_Supplied passage_.
= = = = =

It was apparent enough that Friday's (April 8th) dose of world class jazz music was not enough for Delhi's music lovers. They turned up once again for the Day 2 of the Delhi Jazz festival at New Delhi's Nehru Park, this time double the first day's number.
The first jazz act of Day 2 was performed by Christine Jensen Quintet from Canada. The band led by Montreal-based saxophonist and composer Christine Jensen, who has been described as, "an original voice on the international jazz scene... (and) one of Canada's most compelling composers," by Mark Miller of the Globe and Mail, played their compositions through intricate but well-rehearsed Saxophone duets, backed by rock solid bass, keys, and drums accompaniment of which I am certain struck a cord with the aspiring young jazz musicians. Video: Jazz not enough
The second band to perform was Fractal from India. Led by India's pre-eminent guitarist Amyt Datta of the PINKNOISE, Skinny Alley, and D-For-Brother fame along with drummer and turntable artist Jivraj Singh, the band played Electronica (music produced in a non-acoustic manner). Although, their music was a one-of-a-kind, with a lot of experimental guitar work combined with electronica overtones, it certainly must have left the audiences' mind with a lot of spaces to be filled, at least musically.

= = = = =

_Exercise data_.
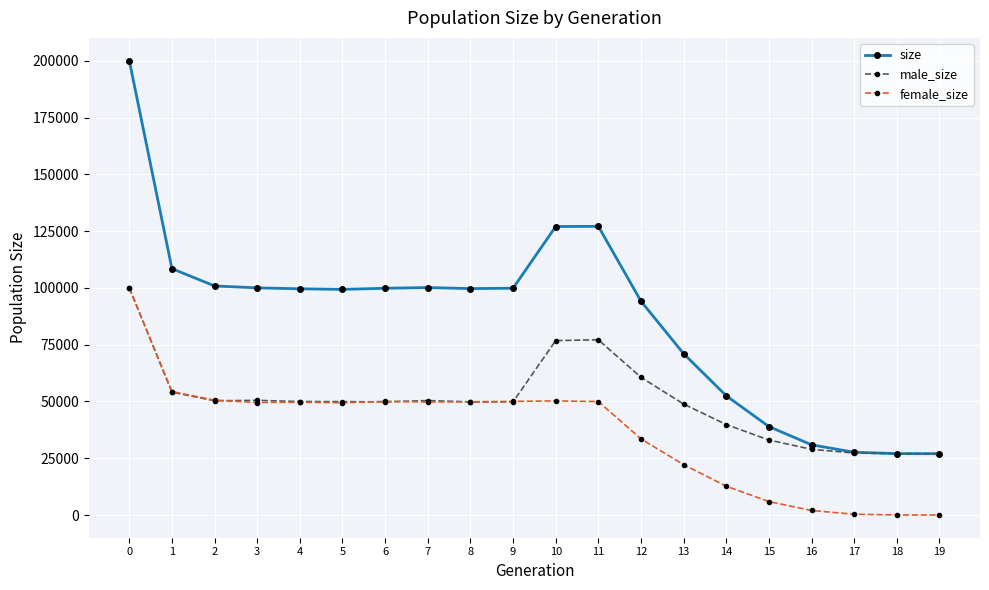

True or false: male_size has a value of 49981 at 4.

True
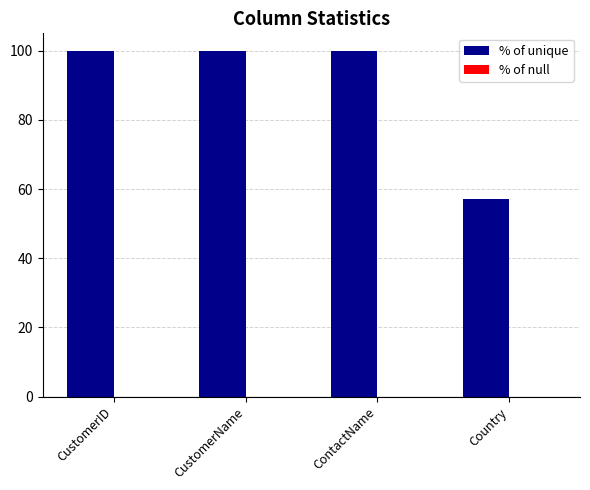

Are the bars horizontal?

No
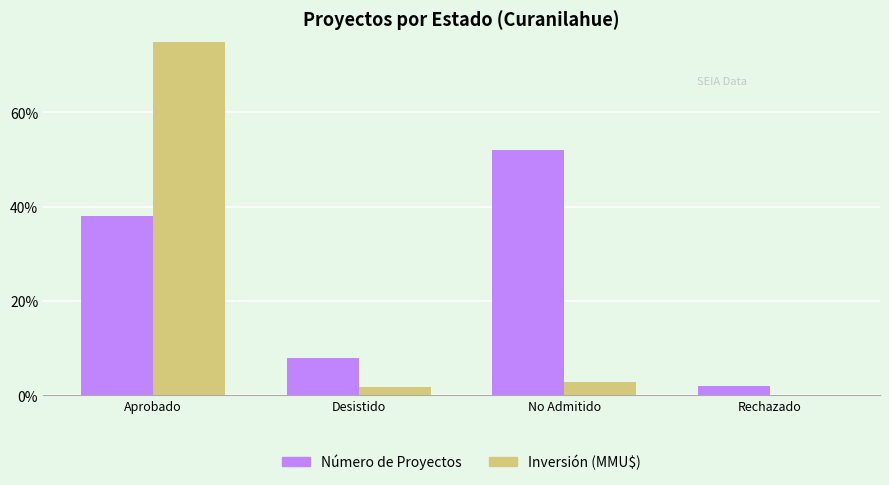

At No Admitido, list the series in order from smallest to largest.

Inversión (MMU$), Número de Proyectos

= = = = =

_Using the information_.
(1) Please copy the stretch of the jazz festival report from "It was apparent" through "first day's number." word for word.
(2) Quote all of the records exactly as they appear, leaving out the pictures.

_Answers by item_.
(1)
It was apparent enough that Friday's (April 8th) dose of world class jazz music was not enough for Delhi's music lovers. They turned up once again for the Day 2 of the Delhi Jazz festival at New Delhi's Nehru Park, this time double the first day's number.

(2)
True or false: male_size has a value of 49981 at 4.

True

Are the bars horizontal?

No

At No Admitido, list the series in order from smallest to largest.

Inversión (MMU$), Número de Proyectos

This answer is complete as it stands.